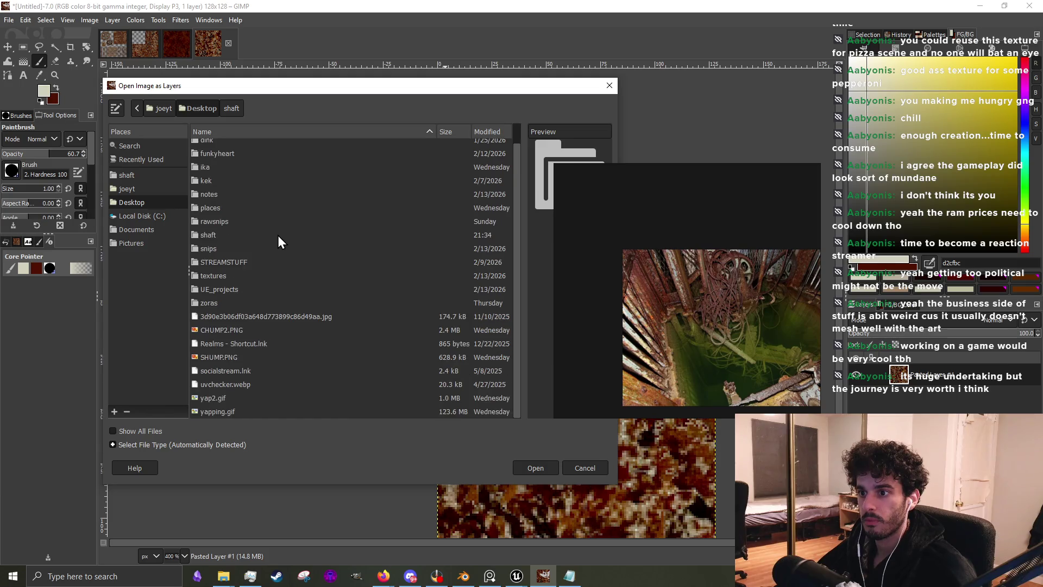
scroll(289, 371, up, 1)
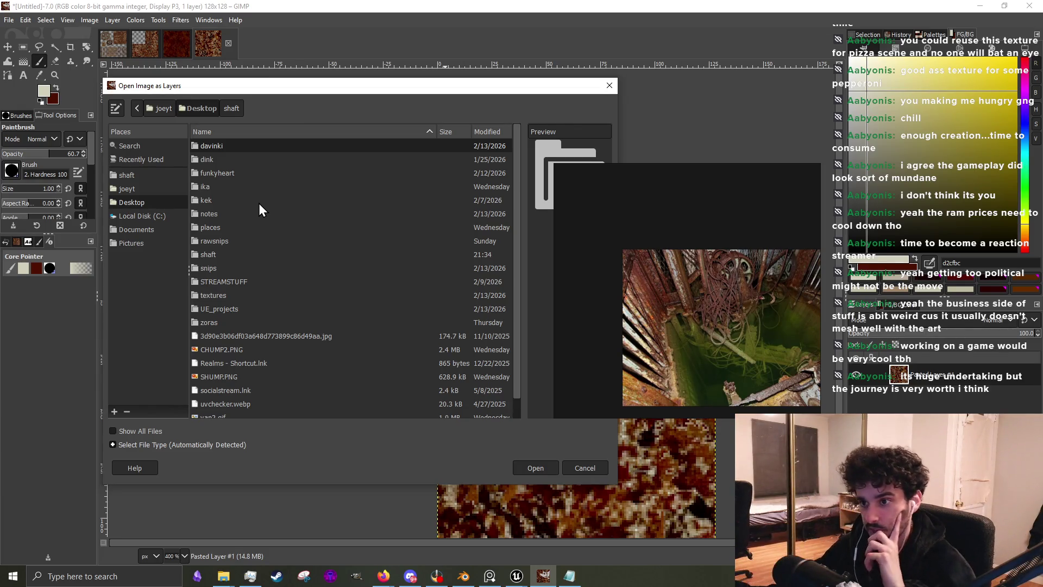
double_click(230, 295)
--
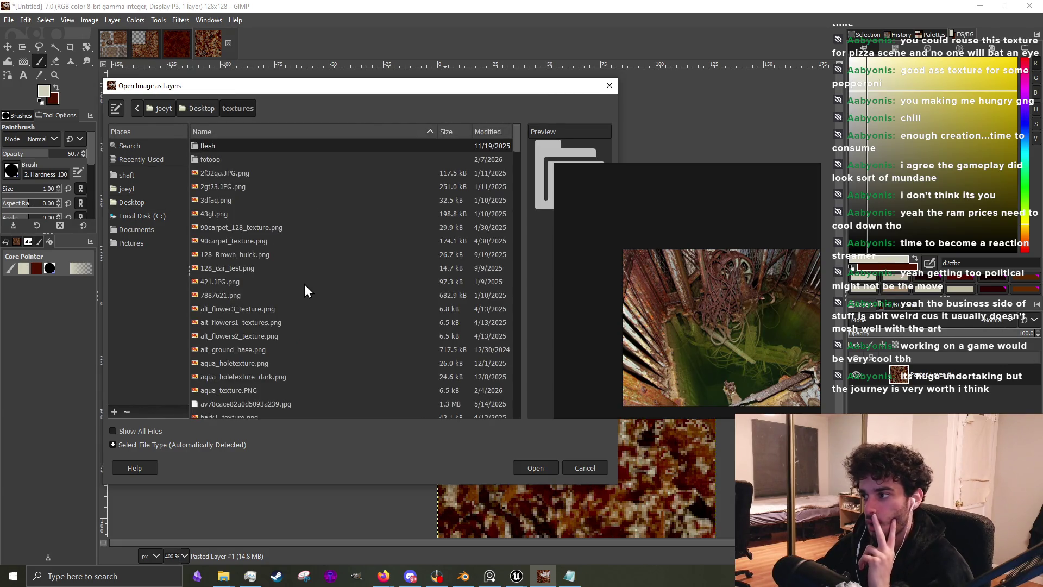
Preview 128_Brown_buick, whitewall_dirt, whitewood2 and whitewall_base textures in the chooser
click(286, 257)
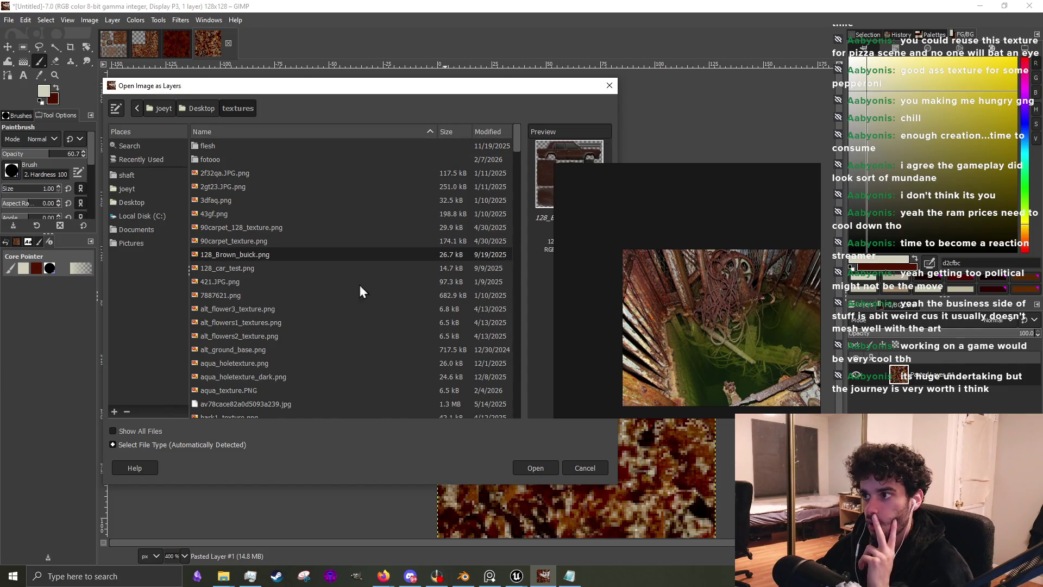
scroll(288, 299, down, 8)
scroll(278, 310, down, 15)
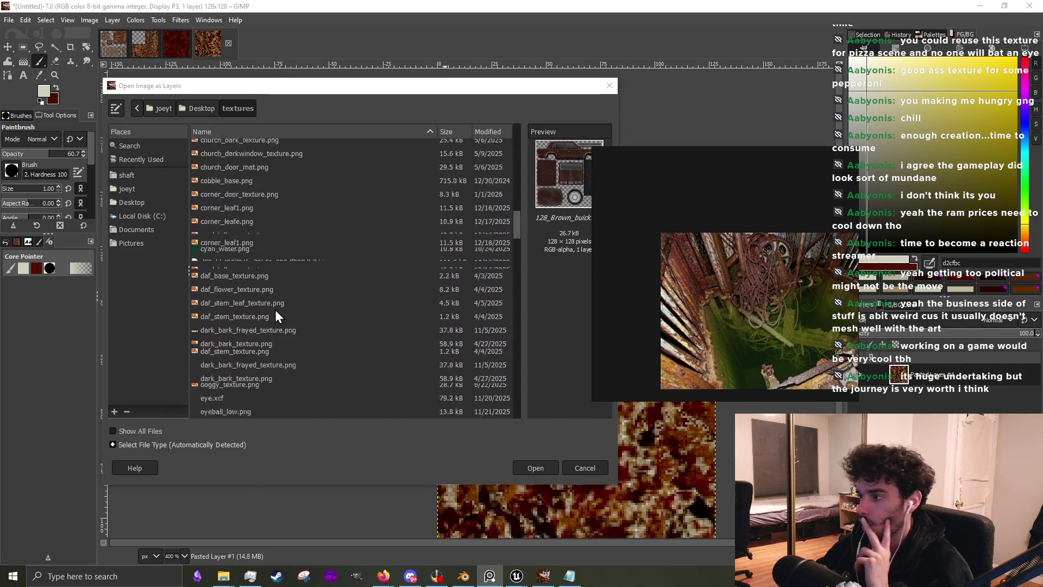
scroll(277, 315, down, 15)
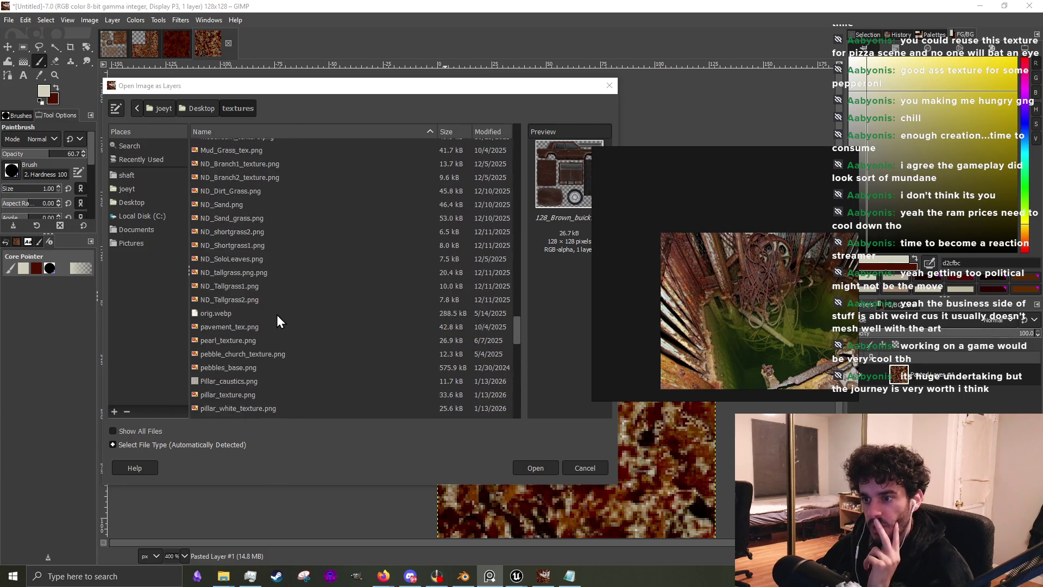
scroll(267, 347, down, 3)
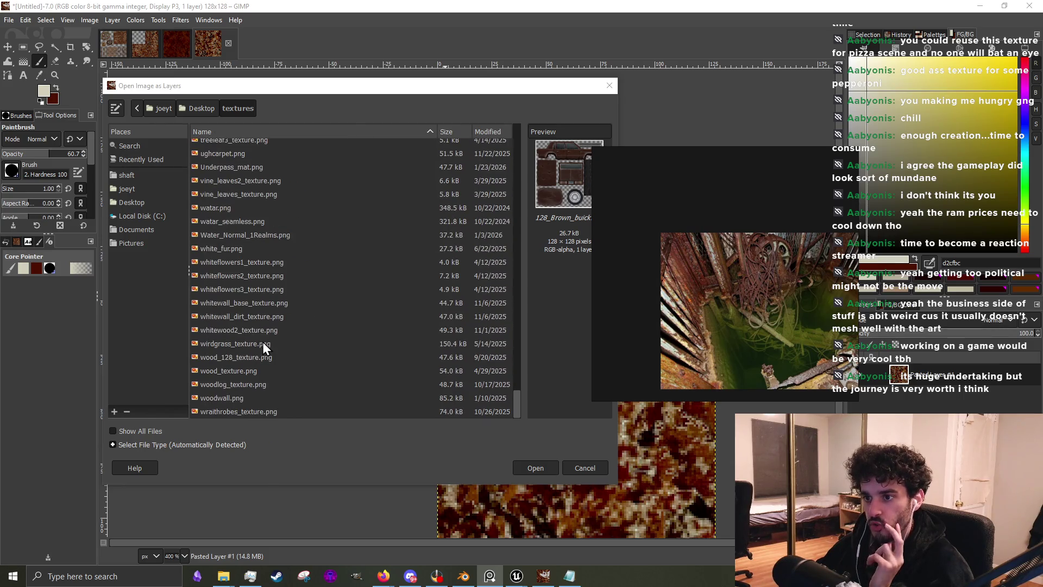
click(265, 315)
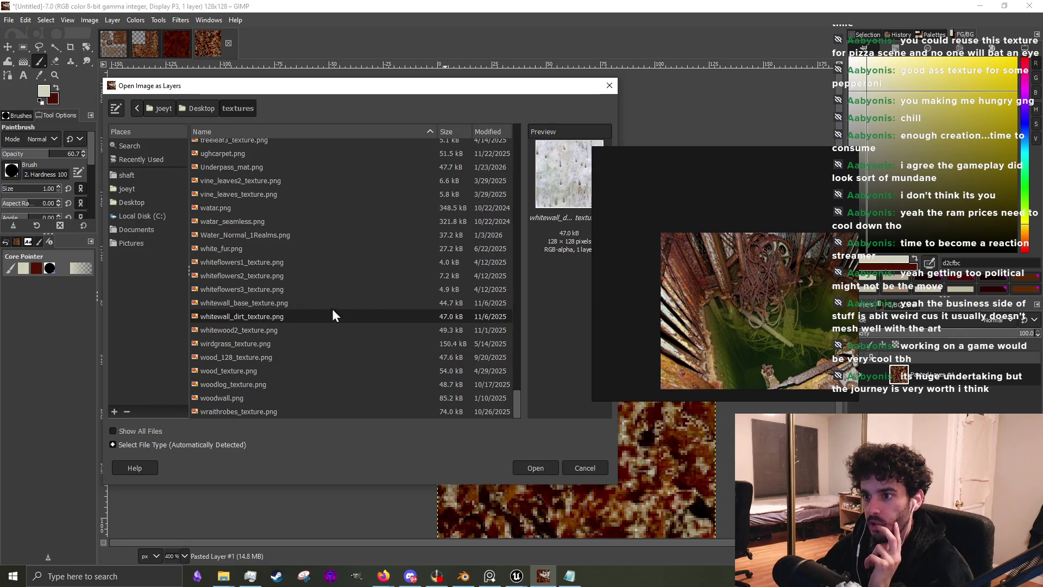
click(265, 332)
--
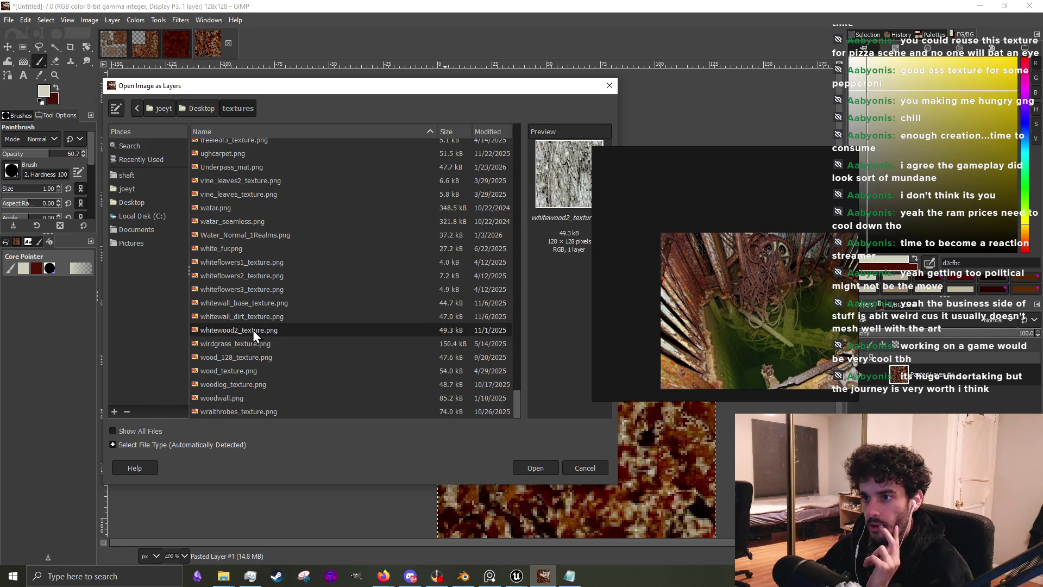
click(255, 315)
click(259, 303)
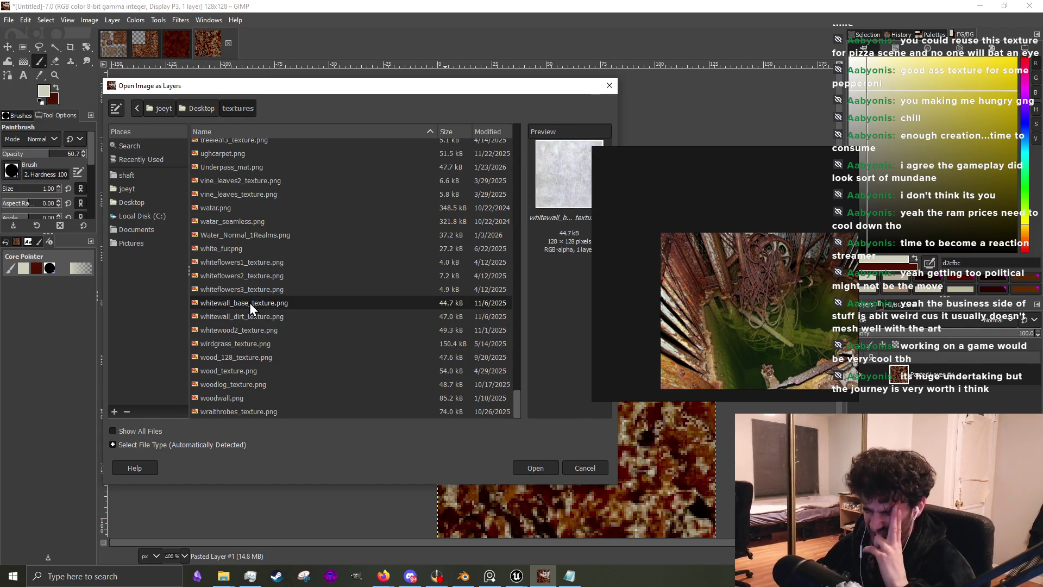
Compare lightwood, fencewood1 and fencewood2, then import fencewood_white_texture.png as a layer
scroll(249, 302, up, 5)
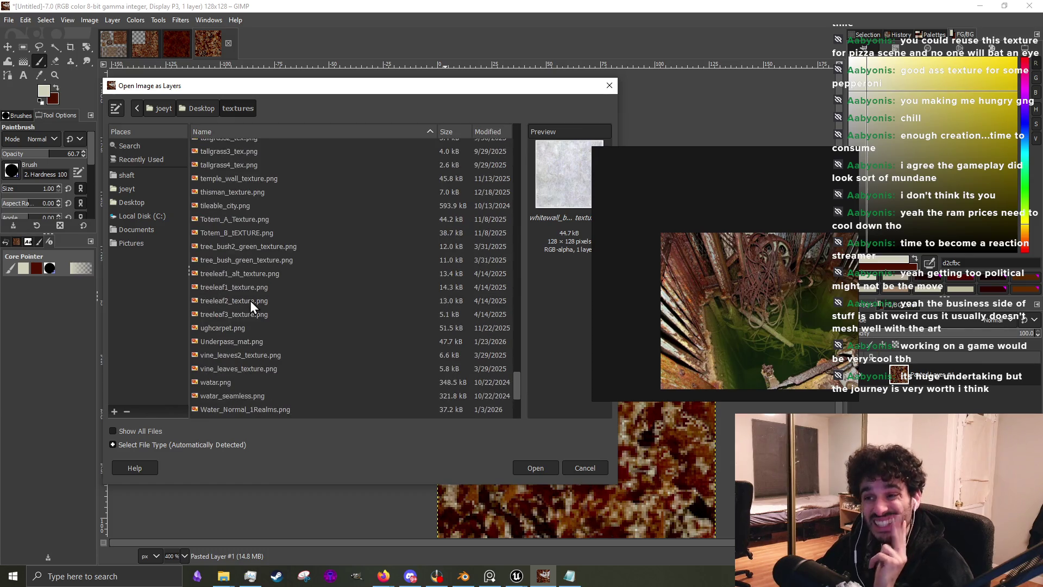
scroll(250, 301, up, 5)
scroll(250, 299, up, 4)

# [Activity]
Copy only what lies between the line with "click(286, 257)" and the line with "click(265, 332)", those two lines included, exactly as given above; pictures stay out.

# [Expected answer]
click(286, 257)
scroll(288, 299, down, 8)
scroll(278, 310, down, 15)
scroll(277, 315, down, 15)
scroll(267, 347, down, 3)
click(265, 315)
click(265, 332)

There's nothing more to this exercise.